The Oregon Trail: A new American Journey
by Rinker Buck (Simon & Schuster)
AUTHOR RINKER BUCK DESCRIBES himself as a “divorced boozehound with a bad driving record and emerging symptoms of low self-esteem.” His brother, Nick, is a former ski instructor, part-time actor and carpenter. In the first pages of his book The Oregon Trail: A New American Journey, Buck (rightfully) wonders why two middle-aged men decided to spend four months, side by side, on a butt-breaking wooden seat maneuvering a covered wagon, pulled by three mules, from Missouri to Oregon.
His audacious plan was to follow as closely as possible the old Oregon Trail, the 2,000-mile route by which thousands of American settlers migrated west in the 1840s and 1850s. As Buck notes, “Naiveté is the mother of adventure.”
Readers can be glad the two men went to the trouble, as The Oregon Trail is early American history packaged as an entertaining travelogue. Buck extensively researched the history of the Oregon Trail, which, he writes, was “originally called the Platte River Road and was a main fur-trapping route to the Rockies that passed through the Arapaho & Sioux tribal lands in western Nebraska.” It wasn’t just one distinct route but veered off in different directions, depending on the destination of the homesteaders, becoming, for example, the California Trail for those wishing to head south and toward the coast.
According to Buck, “almost the entire 2,100-mile expanse of the Oregon Trail—even where it has been covered over by modern highways or railroad tracks—has been meticulously charted and marked, with long, undeveloped stretches now preserved as a National Historic Trail. Except for two bad spots of suburban sprawl around Scottsbluff, Nebraska, and Boise, Idaho, most of the trail is still accessible along remote farm and ranch roads.” And that’s the way the brothers trundled through the West. Rinker usually slept in the wagon or on the ground while Nick bunked in barns (with owner permission).
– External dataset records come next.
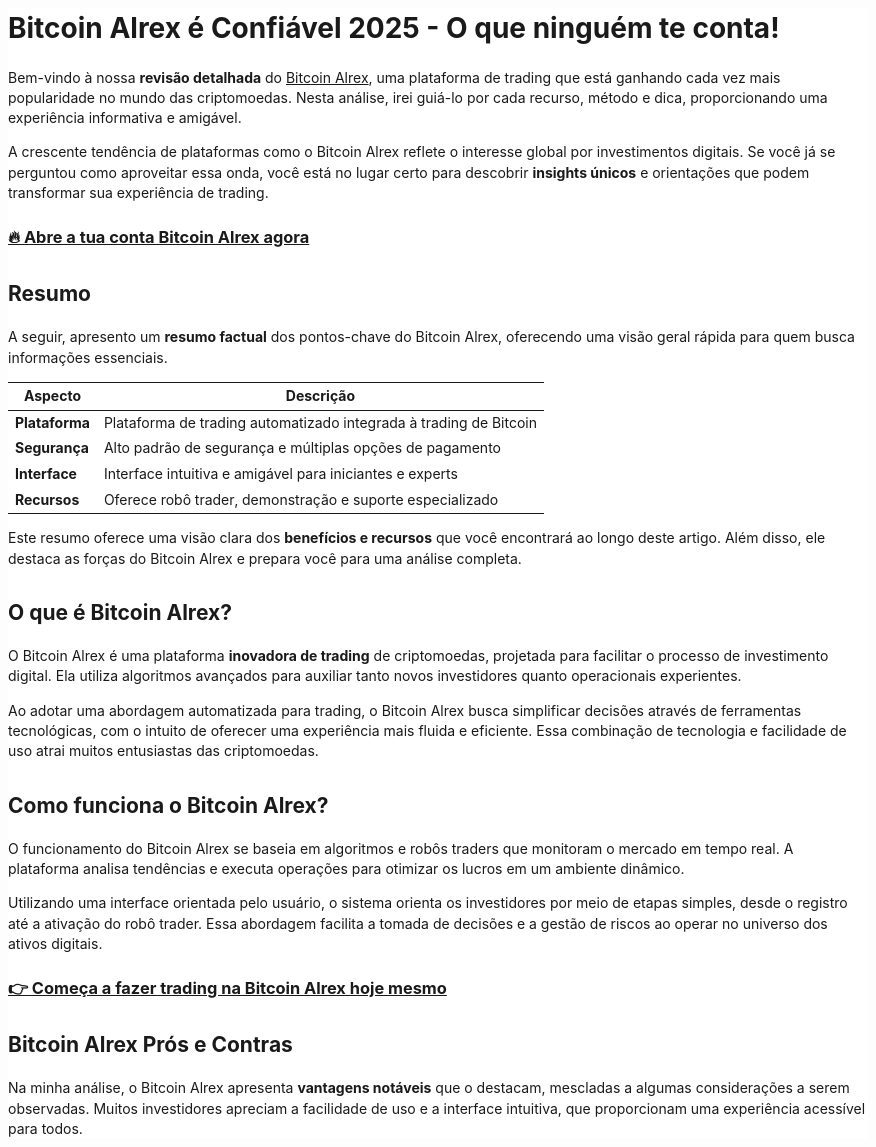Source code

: # Bitcoin Alrex é Confiável 2025 - O que ninguém te conta!
   
Bem-vindo à nossa **revisão detalhada** do [Bitcoin Alrex](https://bitwander.org/bitcoin-alrex/), uma plataforma de trading que está ganhando cada vez mais popularidade no mundo das criptomoedas. Nesta análise, irei guiá-lo por cada recurso, método e dica, proporcionando uma experiência informativa e amigável.  

A crescente tendência de plataformas como o Bitcoin Alrex reflete o interesse global por investimentos digitais. Se você já se perguntou como aproveitar essa onda, você está no lugar certo para descobrir **insights únicos** e orientações que podem transformar sua experiência de trading.

### [🔥 Abre a tua conta Bitcoin Alrex agora](https://bitwander.org/bitcoin-alrex/)
## Resumo  
A seguir, apresento um **resumo factual** dos pontos-chave do Bitcoin Alrex, oferecendo uma visão geral rápida para quem busca informações essenciais.  

| Aspecto                         | Descrição                                                       |
| ------------------------------- | ----------------------------------------------------------------- |
| **Plataforma**                  | Plataforma de trading automatizado integrada à trading de Bitcoin |
| **Segurança**                   | Alto padrão de segurança e múltiplas opções de pagamento           |
| **Interface**                   | Interface intuitiva e amigável para iniciantes e experts           |
| **Recursos**                    | Oferece robô trader, demonstração e suporte especializado          |

Este resumo oferece uma visão clara dos **benefícios e recursos** que você encontrará ao longo deste artigo. Além disso, ele destaca as forças do Bitcoin Alrex e prepara você para uma análise completa.

## O que é Bitcoin Alrex?  
O Bitcoin Alrex é uma plataforma **inovadora de trading** de criptomoedas, projetada para facilitar o processo de investimento digital. Ela utiliza algoritmos avançados para auxiliar tanto novos investidores quanto operacionais experientes.  

Ao adotar uma abordagem automatizada para trading, o Bitcoin Alrex busca simplificar decisões através de ferramentas tecnológicas, com o intuito de oferecer uma experiência mais fluida e eficiente. Essa combinação de tecnologia e facilidade de uso atrai muitos entusiastas das criptomoedas.

## Como funciona o Bitcoin Alrex?  
O funcionamento do Bitcoin Alrex se baseia em algoritmos e robôs traders que monitoram o mercado em tempo real. A plataforma analisa tendências e executa operações para otimizar os lucros em um ambiente dinâmico.  

Utilizando uma interface orientada pelo usuário, o sistema orienta os investidores por meio de etapas simples, desde o registro até a ativação do robô trader. Essa abordagem facilita a tomada de decisões e a gestão de riscos ao operar no universo dos ativos digitais.

### [👉 Começa a fazer trading na Bitcoin Alrex hoje mesmo](https://bitwander.org/bitcoin-alrex/)
## Bitcoin Alrex Prós e Contras  
Na minha análise, o Bitcoin Alrex apresenta **vantagens notáveis** que o destacam, mescladas a algumas considerações a serem observadas. Muitos investidores apreciam a facilidade de uso e a interface intuitiva, que proporcionam uma experiência acessível para todos.  
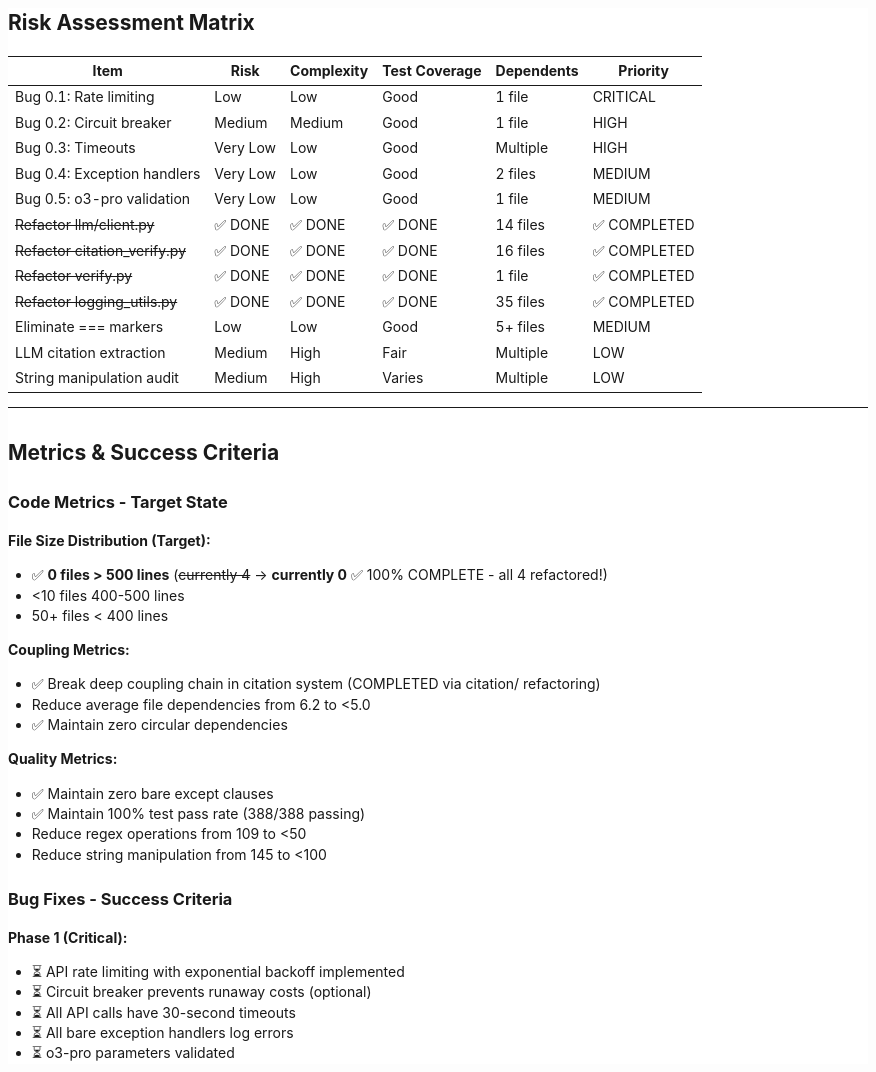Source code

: 
## Risk Assessment Matrix

| Item | Risk | Complexity | Test Coverage | Dependents | Priority |
|------|------|------------|---------------|------------|----------|
| Bug 0.1: Rate limiting | Low | Low | Good | 1 file | CRITICAL |
| Bug 0.2: Circuit breaker | Medium | Medium | Good | 1 file | HIGH |
| Bug 0.3: Timeouts | Very Low | Low | Good | Multiple | HIGH |
| Bug 0.4: Exception handlers | Very Low | Low | Good | 2 files | MEDIUM |
| Bug 0.5: o3-pro validation | Very Low | Low | Good | 1 file | MEDIUM |
| ~~Refactor llm/client.py~~ | ✅ DONE | ✅ DONE | ✅ DONE | 14 files | ✅ COMPLETED |
| ~~Refactor citation_verify.py~~ | ✅ DONE | ✅ DONE | ✅ DONE | 16 files | ✅ COMPLETED |
| ~~Refactor verify.py~~ | ✅ DONE | ✅ DONE | ✅ DONE | 1 file | ✅ COMPLETED |
| ~~Refactor logging_utils.py~~ | ✅ DONE | ✅ DONE | ✅ DONE | 35 files | ✅ COMPLETED |
| Eliminate === markers | Low | Low | Good | 5+ files | MEDIUM |
| LLM citation extraction | Medium | High | Fair | Multiple | LOW |
| String manipulation audit | Medium | High | Varies | Multiple | LOW |

---

## Metrics & Success Criteria

### Code Metrics - Target State

**File Size Distribution (Target):**
- ✅ **0 files > 500 lines** (~~currently 4~~ → **currently 0** ✅ 100% COMPLETE - all 4 refactored!)
- <10 files 400-500 lines
- 50+ files < 400 lines

**Coupling Metrics:**
- ✅ Break deep coupling chain in citation system (COMPLETED via citation/ refactoring)
- Reduce average file dependencies from 6.2 to <5.0
- ✅ Maintain zero circular dependencies

**Quality Metrics:**
- ✅ Maintain zero bare except clauses
- ✅ Maintain 100% test pass rate (388/388 passing)
- Reduce regex operations from 109 to <50
- Reduce string manipulation from 145 to <100

### Bug Fixes - Success Criteria

**Phase 1 (Critical):**
- ⏳ API rate limiting with exponential backoff implemented
- ⏳ Circuit breaker prevents runaway costs (optional)
- ⏳ All API calls have 30-second timeouts
- ⏳ All bare exception handlers log errors
- ⏳ o3-pro parameters validated
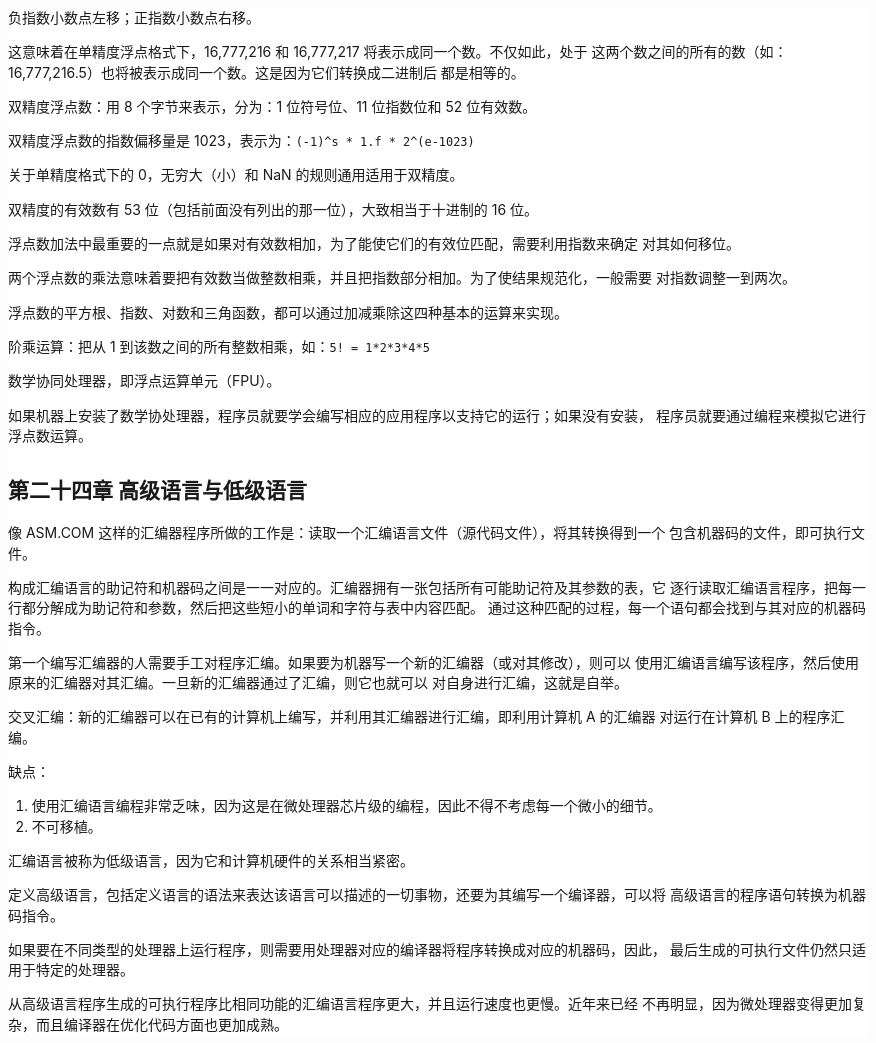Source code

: 负指数小数点左移；正指数小数点右移。

这意味着在单精度浮点格式下，16,777,216 和 16,777,217 将表示成同一个数。不仅如此，处于
这两个数之间的所有的数（如：16,777,216.5）也将被表示成同一个数。这是因为它们转换成二进制后
都是相等的。

双精度浮点数：用 8 个字节来表示，分为：1 位符号位、11 位指数位和 52 位有效数。

双精度浮点数的指数偏移量是 1023，表示为：`(-1)^s * 1.f * 2^(e-1023)`

关于单精度格式下的 0，无穷大（小）和 NaN 的规则通用适用于双精度。

双精度的有效数有 53 位（包括前面没有列出的那一位），大致相当于十进制的 16 位。

浮点数加法中最重要的一点就是如果对有效数相加，为了能使它们的有效位匹配，需要利用指数来确定
对其如何移位。

两个浮点数的乘法意味着要把有效数当做整数相乘，并且把指数部分相加。为了使结果规范化，一般需要
对指数调整一到两次。

浮点数的平方根、指数、对数和三角函数，都可以通过加减乘除这四种基本的运算来实现。

阶乘运算：把从 1 到该数之间的所有整数相乘，如：`5! = 1*2*3*4*5`

数学协同处理器，即浮点运算单元（FPU）。

如果机器上安装了数学协处理器，程序员就要学会编写相应的应用程序以支持它的运行；如果没有安装，
程序员就要通过编程来模拟它进行浮点数运算。

## 第二十四章 高级语言与低级语言

像 ASM.COM 这样的汇编器程序所做的工作是：读取一个汇编语言文件（源代码文件），将其转换得到一个
包含机器码的文件，即可执行文件。

构成汇编语言的助记符和机器码之间是一一对应的。汇编器拥有一张包括所有可能助记符及其参数的表，它
逐行读取汇编语言程序，把每一行都分解成为助记符和参数，然后把这些短小的单词和字符与表中内容匹配。
通过这种匹配的过程，每一个语句都会找到与其对应的机器码指令。

第一个编写汇编器的人需要手工对程序汇编。如果要为机器写一个新的汇编器（或对其修改），则可以
使用汇编语言编写该程序，然后使用原来的汇编器对其汇编。一旦新的汇编器通过了汇编，则它也就可以
对自身进行汇编，这就是自举。

交叉汇编：新的汇编器可以在已有的计算机上编写，并利用其汇编器进行汇编，即利用计算机 A 的汇编器
对运行在计算机 B 上的程序汇编。

缺点：

1. 使用汇编语言编程非常乏味，因为这是在微处理器芯片级的编程，因此不得不考虑每一个微小的细节。
2. 不可移植。

汇编语言被称为低级语言，因为它和计算机硬件的关系相当紧密。

定义高级语言，包括定义语言的语法来表达该语言可以描述的一切事物，还要为其编写一个编译器，可以将
高级语言的程序语句转换为机器码指令。

如果要在不同类型的处理器上运行程序，则需要用处理器对应的编译器将程序转换成对应的机器码，因此，
最后生成的可执行文件仍然只适用于特定的处理器。

从高级语言程序生成的可执行程序比相同功能的汇编语言程序更大，并且运行速度也更慢。近年来已经
不再明显，因为微处理器变得更加复杂，而且编译器在优化代码方面也更加成熟。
The original trek was arduous and dangerous, of course, what with mountain and river crossings, bad weather and disease. We get a sense of the hardships suffered by the settlers because the Bucks experienced a few themselves during their summer sojourn, including bad storms, the daily feeding and care of the mules, wagon breakdowns in the middle of nowhere and getting lost. There was no knowing what was around the next bend. Going up and down steep mountain passes with poor braking was risky, but Nick’s driving skills spared the pair from any disasters.
Buck weaves his not-always pretty personal story into the history of the trail, and the trip, and the combination buoys this book. He is not afraid to show the reader his flaws—and when he and his brother finally reach Baker City, Ore., he does not pretend to be a changed man. But the odyssey did have its benefits: “My habitual impatience was suspended to deal with frustration after frustration on the trail…and I indulged in a wonderful summer of romance and grit.” Put the soundtrack to the TV miniseries Lonesome Dove on a music device, and read.